Threads: will privacy fears scupper Meta’s Twitter ‘killer’?

Meta has launched Threads, a text-based app to rival Twitter, in a “bold attempt to lure users away from its floundering competitor”, said Kari Paul in The Guardian.

This is a “near-clone of the platform”, said the tech reporter, from a company known for its “shameless copying of competitors’ apps”.

Mark Zuckerberg’s new project has “big potential, thanks to its polished tech, built-in user base, and reputation for better moderation”, said Wired, but faces a “long slog” to actually “kill Twitter”, the current microblogging platform of choice.

Threads has attracted more than 100 million users in less than a week, but the app has not yet launched in the European Union, because of the strict privacy standards there.

What is Threads and why did Meta launch it?

“Threads is Twitter in all but name. It looks the same, feeding the same endorphins by encouraging the same jostle for public approval,” wrote Paul Flynn in the London Evening Standard.

The “eerily Twitter-like microblogging experience” includes features that let you “like, repost, reply to or quote a ‘thread’”, added Kari Paul in The Guardian, alongside “counters showing the number of likes and replies” a post has accrued. Using Threads “felt like a fever dream in which Twitter and Instagram had a more usable brain child”, with a “slick” feed that’s “easy to read”.

And it arrived “at a particularly weak moment” for Elon Musk’s Twitter, after a move to limit free Twitter accounts to viewing 600 tweets per day “was met with derision”, said Wired.

What are the privacy concerns around Threads?

Despite being “the most rapidly downloaded app ever”, many people have “voiced concern about privacy”, wrote Kate O’Flaherty in Forbes. After all, “everyone knows how much data Meta collects and uses to profile people”.

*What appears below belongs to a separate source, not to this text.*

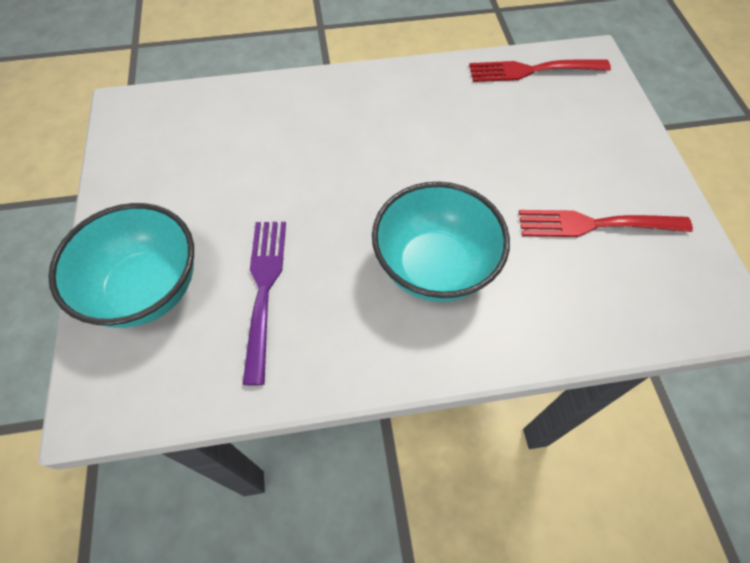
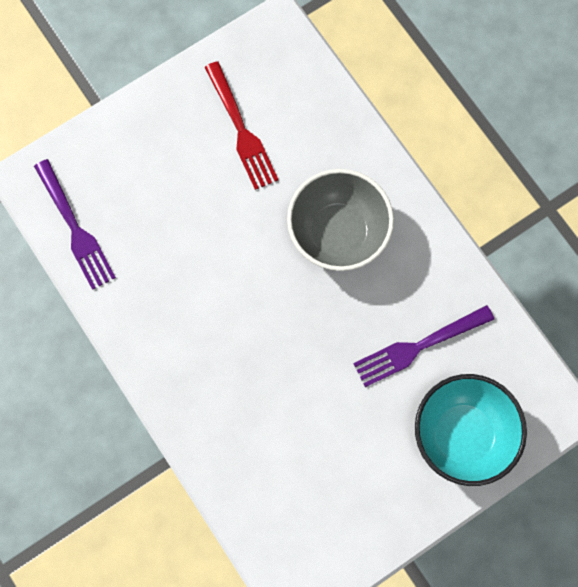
camera: 115 degrees left, 15 degrees up
(434, 267) = (338, 233): turquoise bowl -> grey bowl
(532, 70) = (75, 228): red fork -> purple fork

“Threads collects a lot of data,” and according to its privacy label, it collects “data linked to you” including location, health and fitness information, browsing history, “sensitive information” and search history. The data gathered also includes contact information such as email, phone number and postal address.

Data such as search history and browsing history “can also be used for advertising and marketing and ‘personalisation’”, or “showing you ads” in other words, said O’Flaherty. Threads “isn’t showing ads just yet”, but “make no mistake, with this amount of lucrative data available, it will”. On the face of it, this level of data collection “is a horror show”, but “isn’t any worse than Instagram”.

Can Meta overcome the EU’s objections?

Threads is not available in the EU, “which has set strict privacy standards that the app may not meet”, said Wired.

Meta is “waiting for more guidance” around “new EU competition rules that govern how large online platforms use their marketing power”, known as the Digital Markets Act (DMA), added Bloomberg. The European Commission is “currently discussing the regulations with companies” and “more guidance” is expected in September.

Under DMA rules, companies that have “self-designated themselves as “gatekeepers”, will potentially be subject “to stricter regulations around data sharing and giving preference to their own products”. In particular, companies are banned from combining users’ personal data across different platforms.

If you delete the app, “you also have to delete Instagram”, said O’Flaherty in Forbes. You can deactivate Threads, “but that doesn’t delete your account”. Similarly, when users deactivate Facebook, “the social network can still track them across services”.

Meta won’t launch Threads in the EU “for the foreseeable future”, said The Irish Independent. Regulators “have not actively blocked the service”, though, rather Meta “has not prepared the service” to launch outside the UK, in territories “governed by GDPR or EU privacy rules”. It is “unclear when, or if, Meta will launch Threads” in the EU.